Task brief
The records that follow are to be transcribed in full, leaving out each picture.

━━━ Input ━━━

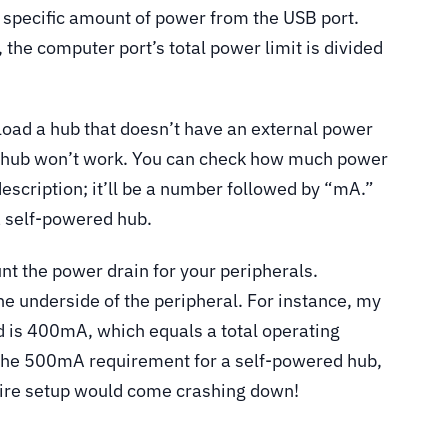
a specific amount of power from the USB port.
 the computer port’s total power limit is divided
rload a hub that doesn’t have an external power
e hub won’t work. You can check how much power
description; it’ll be a number followed by “mA.”
a self-powered hub.
nt the power drain for your peripherals.
he underside of the peripheral. For instance, my
is 400mA, which equals a total operating
s the 500mA requirement for a self-powered hub,
ntire setup would come crashing down!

━━━

The answer
a specific amount of power from the USB port.
 the computer port’s total power limit is divided
rload a hub that doesn’t have an external power
e hub won’t work. You can check how much power
description; it’ll be a number followed by “mA.”
a self-powered hub.
nt the power drain for your peripherals.
he underside of the peripheral. For instance, my
is 400mA, which equals a total operating
s the 500mA requirement for a self-powered hub,
ntire setup would come crashing down!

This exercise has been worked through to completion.